• Text under study

|---|

The pledges are reviewed on a regular basis to check the requests are consistent with the experiments’ computing models, the allocated resources are being used efficiently and the pledges are compatible with the requests.

Within the WLCG, CERN provides the Tier-0 resources for the safe keeping of the raw data and performs the first pass at reconstructing the raw data into meaningful information. The Tier-0 distributes the raw data and the reconstructed output to Tier 1s, and reprocesses data when the LHC is not running.

Procurement Process

The purchases for the Tier-0 pledge for compute is translated into a formal procurement process. Given the annual orders exceed 750 KCHF, the process requires a formal procedure:
  • A market survey to determine which companies in the CERN member states could reply to requests in general areas such as compute servers or disk storage. Typical criteria would be the size of the company, the level of certification with component vendors and offering products in the relevant area (such as industry standard servers) 
  • A tender which specifies the technical specifications and quantity for which an offer is required. These are adjudicated on the lowest cost compliant with specifications criteria. Cost in this case is defined as the cost of the material over 3 years including warranty, power, rack and network infrastructure needed. The quantity is specified in terms of kHS06 with 2GB/core and 20GB storage/core which means that the suppliers are free to try different combinations of top bin processors which may be a little more expensive or lower performing ones which would then require more total memory and storage. Equally, the choice of motherboard components has significant flexibility within the required features such as 19” rack compatible and enterprise quality drives. The typical winning configurations recently have been white box manufacturers.

|---|

• What to do
Please pick up the passage on CERN's Tier-0 procurement after its last sentence and continue it.

• Provided information

|---|

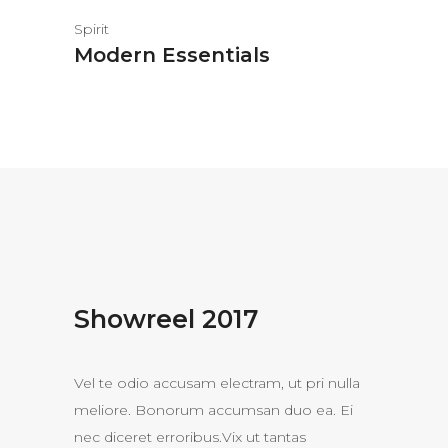
Spirit
Modern Essentials
Showreel 2017
Vel te odio accusam electram, ut pri nulla
meliore. Bonorum accumsan duo ea. Ei
nec diceret erroribus.Vix ut tantas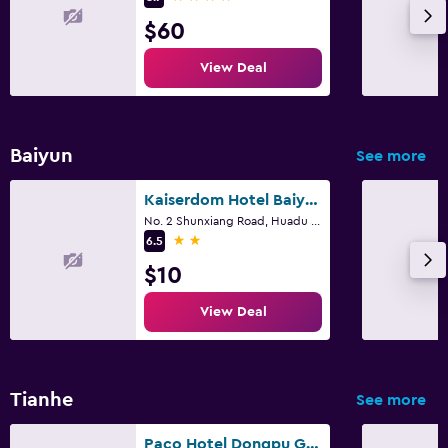
$60
View Deal
Baiyun
See more
Kaiserdom Hotel Baiyun Airport-24-hour Airport-Free shuttle bus
No. 2 Shunxiang Road, Huadu District, Guangzhou
2 stars
6.5
$10
View Deal
Tianhe
See more
Paco Hotel Dongpu Guanghzou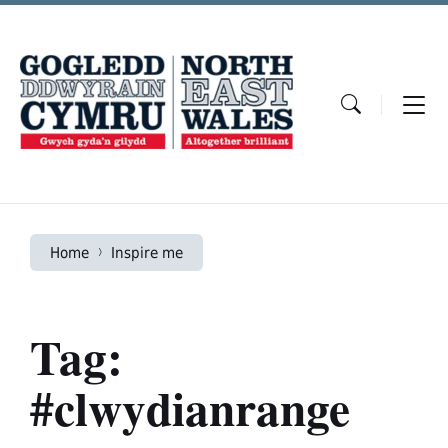
Skip
Skip
Skip
to
to
to
content
main
footer
navigation
Home
Inspire me
Tag:
#clwydianrange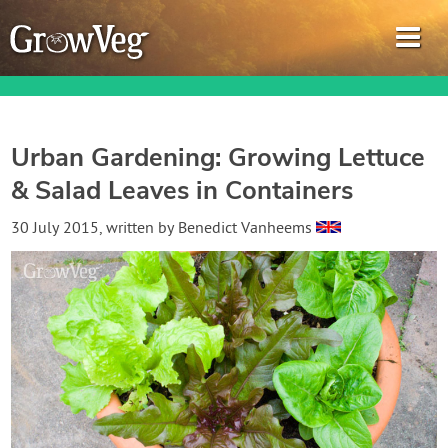
Urban Gardening: Growing Lettuce
& Salad Leaves in Containers
Garden Planner
30 July 2015
, written by
Benedict Vanheems
Journal
Gardening Guides
Gardening How-to Videos
About GrowVeg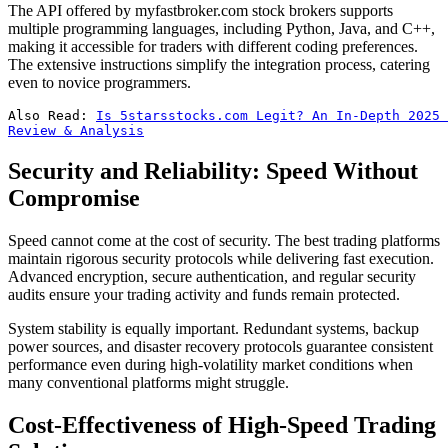
The API offered by myfastbroker.com stock brokers supports
multiple programming languages, including Python, Java, and C++,
making it accessible for traders with different coding preferences.
The extensive instructions simplify the integration process, catering
even to novice programmers.
Also Read: 
Is 5starsstocks.com Legit? An In-Depth 2025 
Review & Analysis
Security and Reliability: Speed Without
Compromise
Speed cannot come at the cost of security. The best trading platforms
maintain rigorous security protocols while delivering fast execution.
Advanced encryption, secure authentication, and regular security
audits ensure your trading activity and funds remain protected.
System stability is equally important. Redundant systems, backup
power sources, and disaster recovery protocols guarantee consistent
performance even during high-volatility market conditions when
many conventional platforms might struggle.
Cost-Effectiveness of High-Speed Trading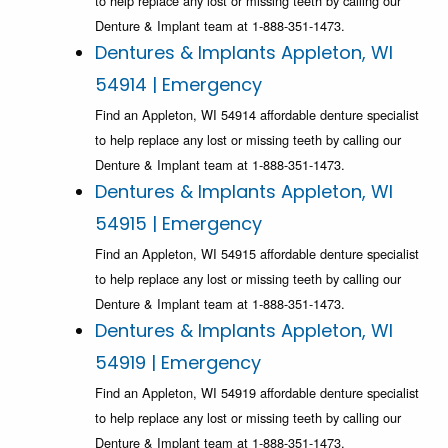
to help replace any lost or missing teeth by calling our
Denture & Implant team at 1-888-351-1473.
Dentures & Implants Appleton, WI
54914 | Emergency
Find an Appleton, WI 54914 affordable denture specialist
to help replace any lost or missing teeth by calling our
Denture & Implant team at 1-888-351-1473.
Dentures & Implants Appleton, WI
54915 | Emergency
Find an Appleton, WI 54915 affordable denture specialist
to help replace any lost or missing teeth by calling our
Denture & Implant team at 1-888-351-1473.
Dentures & Implants Appleton, WI
54919 | Emergency
Find an Appleton, WI 54919 affordable denture specialist
to help replace any lost or missing teeth by calling our
Denture & Implant team at 1-888-351-1473.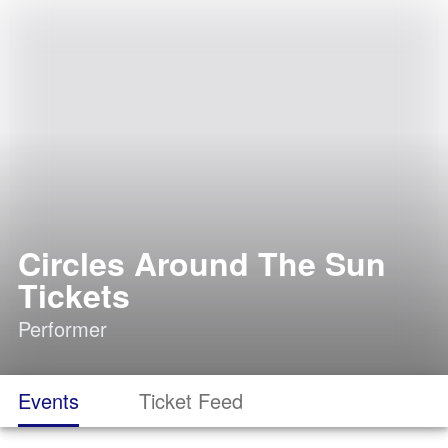
Circles Around The Sun
Tickets
Performer
Events
Ticket Feed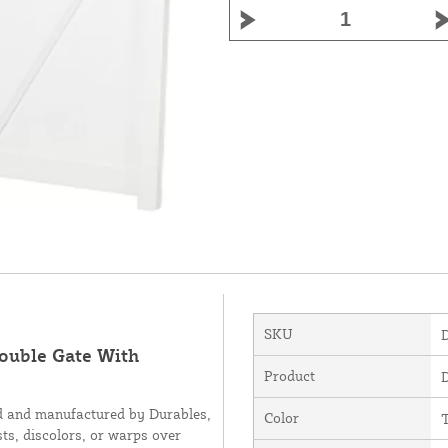
SKU
Double Gate With
Product
d and manufactured by Durables,
Color
sts, discolors, or warps over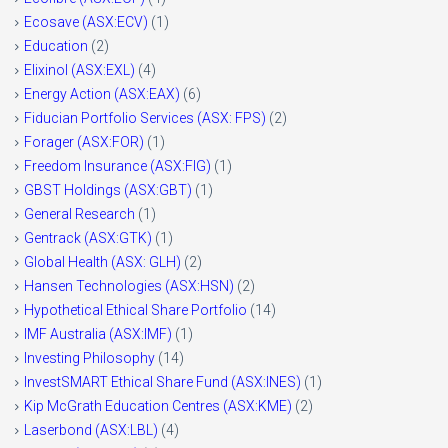
Ecosave (ASX:ECV)
(1)
Education
(2)
Elixinol (ASX:EXL)
(4)
Energy Action (ASX:EAX)
(6)
Fiducian Portfolio Services (ASX: FPS)
(2)
Forager (ASX:FOR)
(1)
Freedom Insurance (ASX:FIG)
(1)
GBST Holdings (ASX:GBT)
(1)
General Research
(1)
Gentrack (ASX:GTK)
(1)
Global Health (ASX: GLH)
(2)
Hansen Technologies (ASX:HSN)
(2)
Hypothetical Ethical Share Portfolio
(14)
IMF Australia (ASX:IMF)
(1)
Investing Philosophy
(14)
InvestSMART Ethical Share Fund (ASX:INES)
(1)
Kip McGrath Education Centres (ASX:KME)
(2)
Laserbond (ASX:LBL)
(4)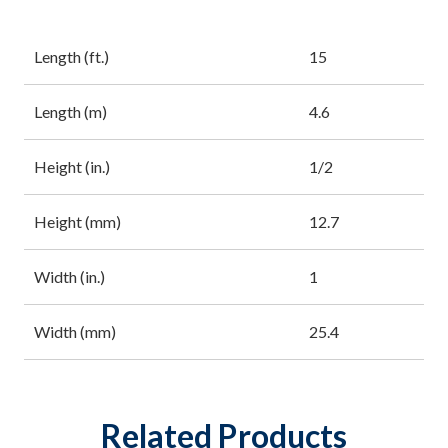
Length (ft.)
15
Length (m)
4.6
Height (in.)
1/2
Height (mm)
12.7
Width (in.)
1
Width (mm)
25.4
Related Products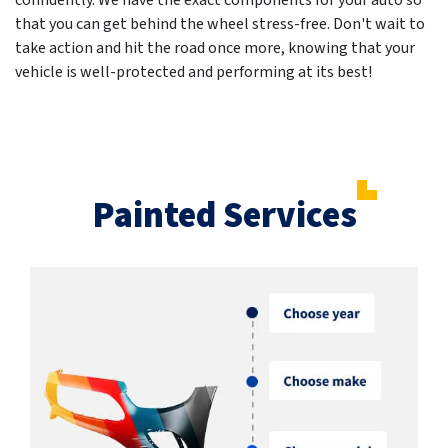
confidently. We have the exact components for your auto so
that you can get behind the wheel stress-free. Don't wait to
take action and hit the road once more, knowing that your
vehicle is well-protected and performing at its best!
Painted Services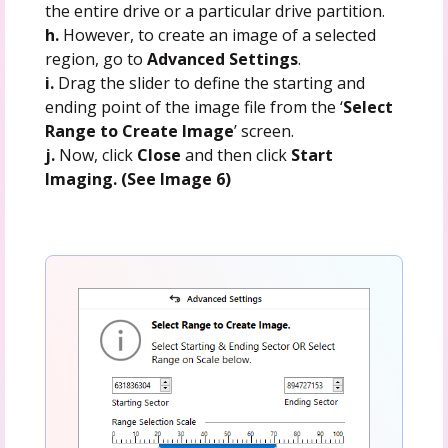
the entire drive or a particular drive partition.
h.
However, to create an image of a selected
region, go to
Advanced Settings
.
i.
Drag the slider to define the starting and
ending point of the image file from the ‘
Select
Range to Create Image
’ screen.
j.
Now, click
Close
and then click
Start
Imaging. (See Image 6)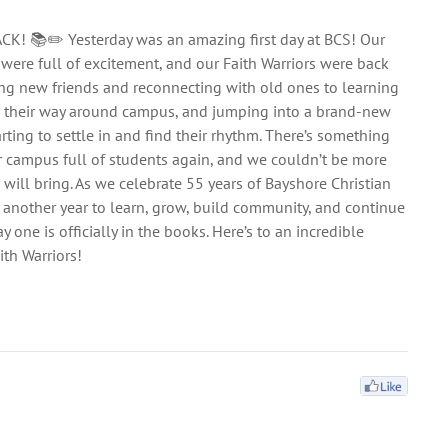
ACK! 📚✏️ Yesterday was an amazing first day at BCS! Our
 were full of excitement, and our Faith Warriors were back
ng new friends and reconnecting with old ones to learning
g their way around campus, and jumping into a brand-new
arting to settle in and find their rhythm. There’s something
r campus full of students again, and we couldn’t be more
ar will bring. As we celebrate 55 years of Bayshore Christian
 another year to learn, grow, build community, and continue
y one is officially in the books. Here’s to an incredible
th Warriors!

|---|

• Exercise response
  • Following testing of the proposed systems to ensure compliance, an order is placed with several suppliers, the machines manufactured, delivered, racked-up and burnt it using a set of high load stress tests to identify issues such as cooling or firmware problems.
Typical volumes are around 2,000 servers a year in one or two rounds of procurement. The process from start to delivered capacity takes around 280 days so bulk purchases are needed followed by allocation to users rather than ordering on request. If there are issues found, this process can take significantly longer.

Time (Days)
Elapsed (Days)
User expresses requirement
Market Survey prepared
Market Survey for possible vendors
Specifications prepared
Vendor responses
Test systems evaluated
Offers adjudicated
Finance committee
Hardware delivered
Burn in and acceptance
30 days typical with 380 worst case
280+ Days

Given the time the process takes, there are only one to two procurement processes run per year. This means that a continuous delivery model cannot be used and therefore there is a need for capacity planning on an annual basis and to find approaches to use the resources before they are allocated out to their final purpose.

Physical Infrastructure

CERN manages two data centres in Meyrin, Geneva and Wigner, Budapest. The full data is available at the CERN data centre overview page. When hardware is procured, the final destination is defined as part of the order according to rack space, cooling and electrical availability. 

While the installations in Budapest are new installations, some of the Geneva installations involve replacing old hardware. We typically retire hardware between 4 and 5 years old when the CPU power/watt is significantly better with new purchases and the hardware repair costs for new equipment are more predictable and sustainable.

Within the Geneva centre, there are two significant areas, physics and redundant power. Physics power has a single power source which is expected to fail in the event of an electricity cut lasting beyond the few minutes supported by the battery units. The redundant power area is backed by diesels. The Wigner centre is entirely redundant.


With an annual procurement cycle with 2-3 vendors per cycle, each one with their own optimisations to arrive at the lowest cost for the specifications, the hardware is highly heterogeneous. This has a significant benefit when there are issues, such as disk firmware or BMC controllers, that lead to delays in one of the deliveries being accepted, so the remaining hardware can be made available to experiments.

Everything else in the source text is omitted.